The silent enemy of Obama's migrant plans
President Barack Obama is already facing strong and very vocal opposition in Congress to his recent immigration overhaul, but he will also have to confront a more silent enemy.
That enemy is the fear that many undocumented Hispanics have about presenting their personal information to the immigration authorities for a programme that could be reversed by a new administration in a matter of years.
"This deferred action is a temporary permit," says Claudia, who fled from violence in her native Mexico and has been living in the US since 2000.
"What is going to happen when Mr Obama is no longer president? They are going to know where I am, where my family is. Is it possible that we will all be deported?" she tells the BBC in El Paso, Texas.
In November, President Obama announced a series of unilateral reforms that will allow about four million unauthorised immigrants to apply for provisional work permits, and for deportation proceedings to be deferred.
Claudia explains that she is eligible because she has been in the United States for nearly 15 years and has three sons who are married to American citizens, making them legal residents.
She says she plans to apply for relief, even though she is still very sceptical of the programme because it will not resolve her legal situation in the long term.
"With this announcement, there is no hope, you don't know where your future lies," she stresses.
"Before, you knew you were undocumented and you had to be on the lookout for the immigration authorities. But now you don't know, because you're going to say where you are and who you are, so it is even more uncertain."
Claudia's case is in marked contrast to the images of cheering and optimistic Hispanics shown in the media after the November announcement.
And her situation is far from unique.

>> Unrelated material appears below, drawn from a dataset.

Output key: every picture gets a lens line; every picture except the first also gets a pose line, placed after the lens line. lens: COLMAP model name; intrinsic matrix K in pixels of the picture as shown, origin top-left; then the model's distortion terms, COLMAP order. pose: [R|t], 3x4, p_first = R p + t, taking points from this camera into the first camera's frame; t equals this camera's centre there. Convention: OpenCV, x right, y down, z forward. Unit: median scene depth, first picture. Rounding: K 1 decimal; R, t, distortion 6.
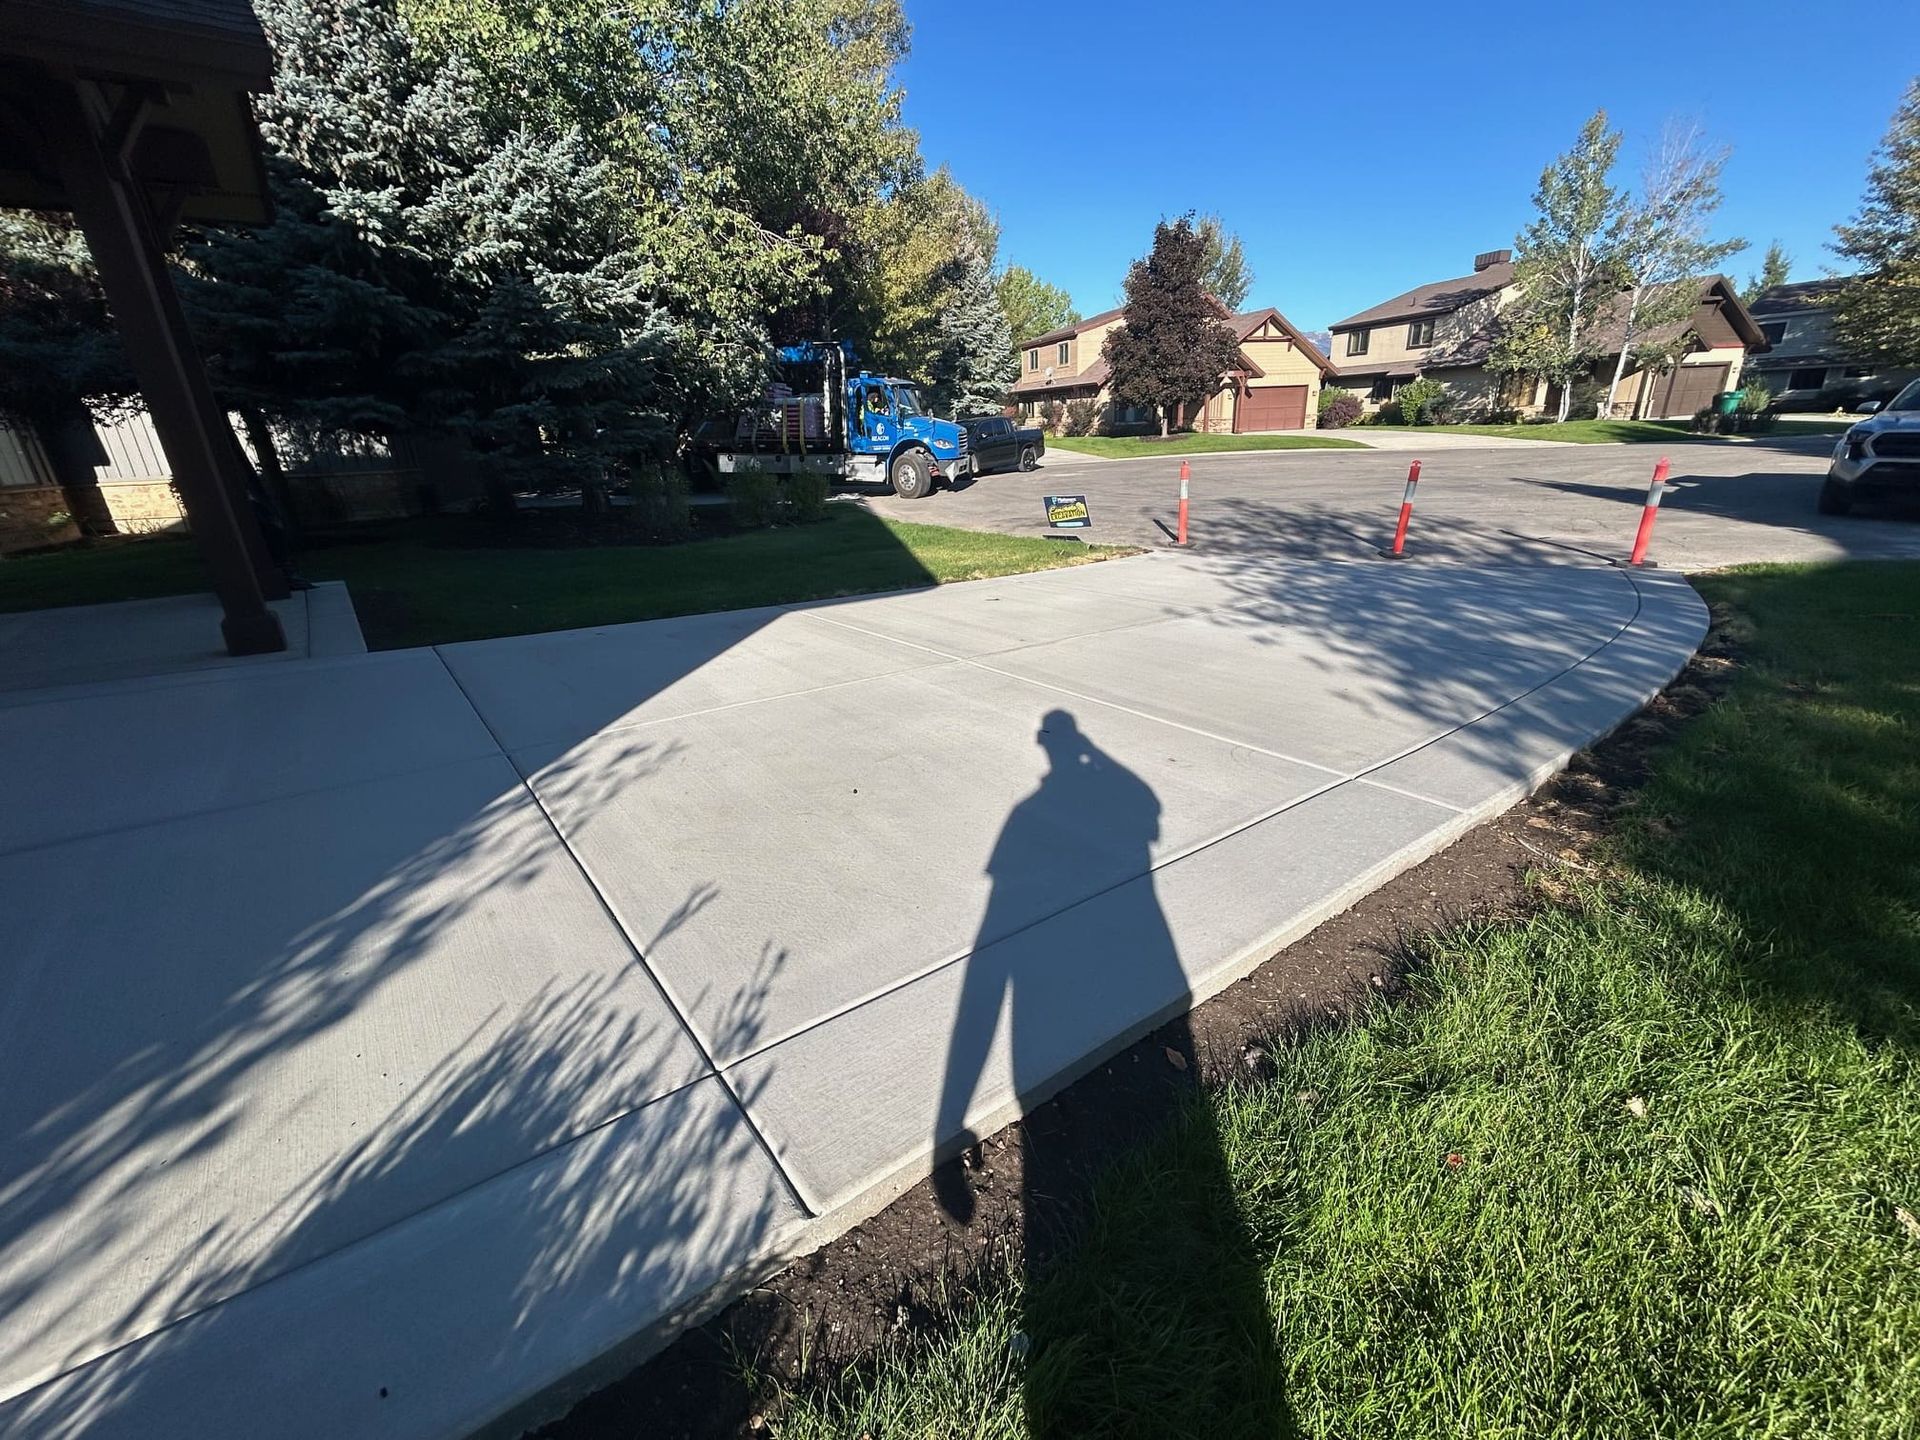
lens RADIAL K [[801.8, 0, 951.4], [0, 801.8, 720.4], [0, 0, 1]] dist [0.002588, 0.000382]
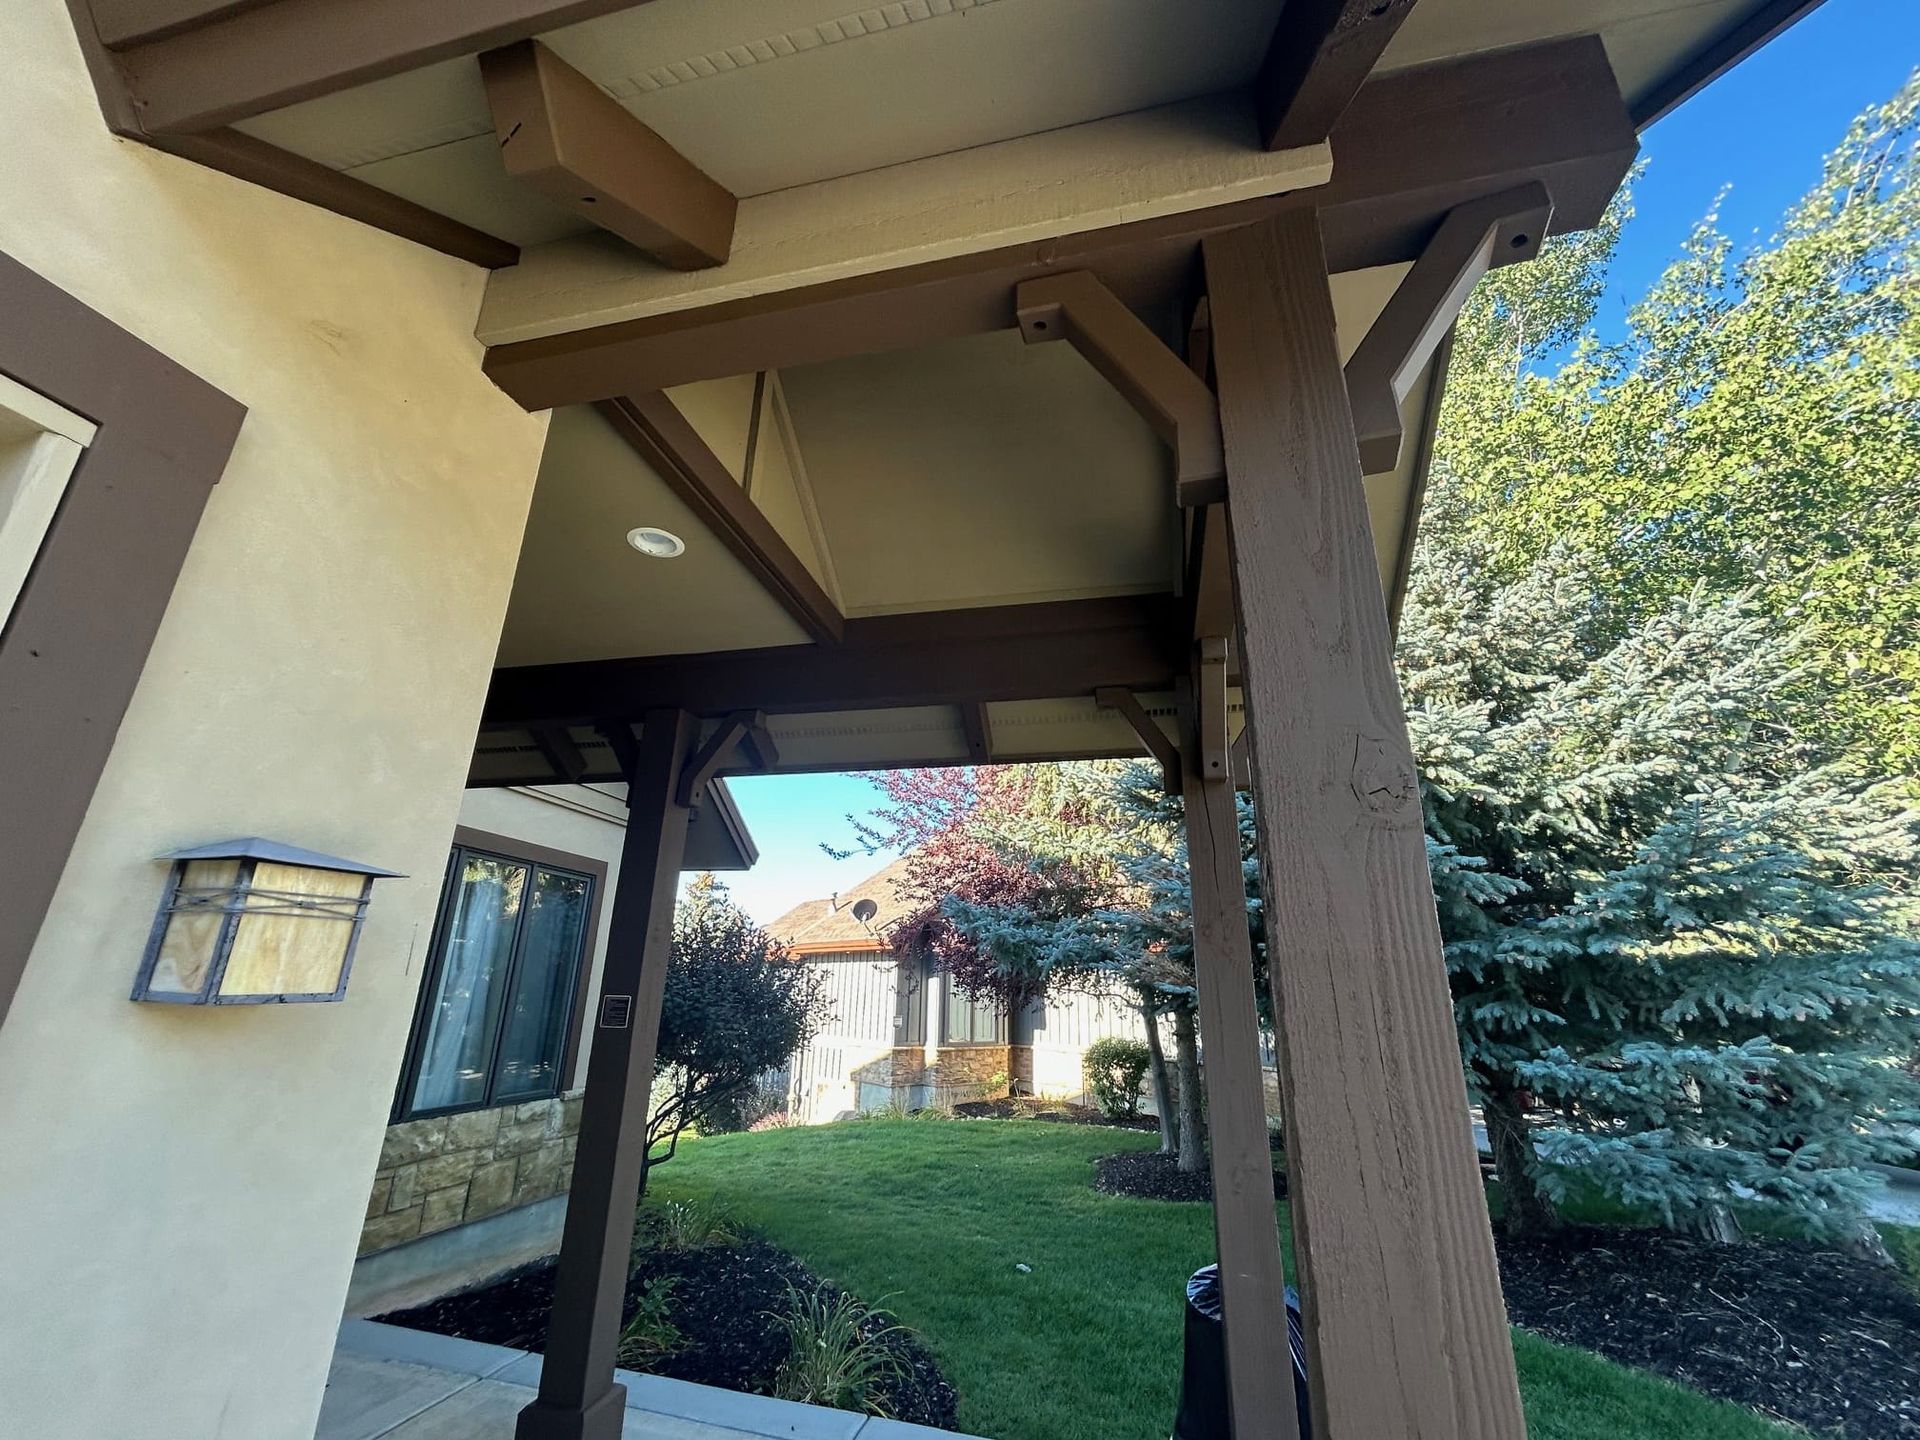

The White House has acknowledged that there is a challenge in trying to get people "out of the shadows", as president Obama likes to say.
At a town hall meeting in Nashville, Tennessee, the president stressed the need to give people confidence so they can apply.
"The real question is, how do we make sure enough people register so it's not just a few people in a few pockets around the country," Mr Obama said.
"And that's going to require a lot of work by local agencies, by municipalities, by churches, by community organisations."
The president is interested in getting people registered because that is how the programme's success will ultimately be measured, but also because his previous decisions on immigration have faced similar challenges.
In 2012, Mr Obama announced the Deferred Action for Childhood Arrivals (DACA) initiative, which allowed young adults who were brought to the US illegally as children to temporarily stay and work.
DACA was expanded as part of the November announcement, and it is seen as a blueprint for the more recent unilateral actions.
Both measures are limited in scope and in time, do not offer a pathway to citizenship, and were unveiled by President Obama without support by Congress.
Around 1.1 million unauthorised immigrants were thought to be immediately eligible for DACA, and slightly over 700,000 have had their applications accepted for review, according to data analysed by the Pew Research Center in December.
This means that nearly two-thirds of eligible candidates have submitted their personal information, but tens of thousands have not been able to change their status.
Many may be unaware of the programme, do not know they meet the criteria, or have had application problems. But it is the fear of deportation that may have played a role as well for those who have decided not to come forward.
Now, with the new executive action, the Obama administration hopes many immigrants will provide their personal details, and it is confident the initiative will not be overturned when a new president comes to the White House in 2017.
"Every time a US president has created a new immigration programme, it has been respected by other presidents," said Leon Rodriguez, the head of the US Citizenship and Immigration Services (USCIS).
"If you qualify for the deferred action programmes, this means you are not a priority for deportation," he added.
For undocumented Hispanics like Claudia, though, there is still deep uncertainty as the plan starts to be implemented and she prepares to present all her documents.
"There is fear, but this action is everything we have, it's all we can hold on to," she admits.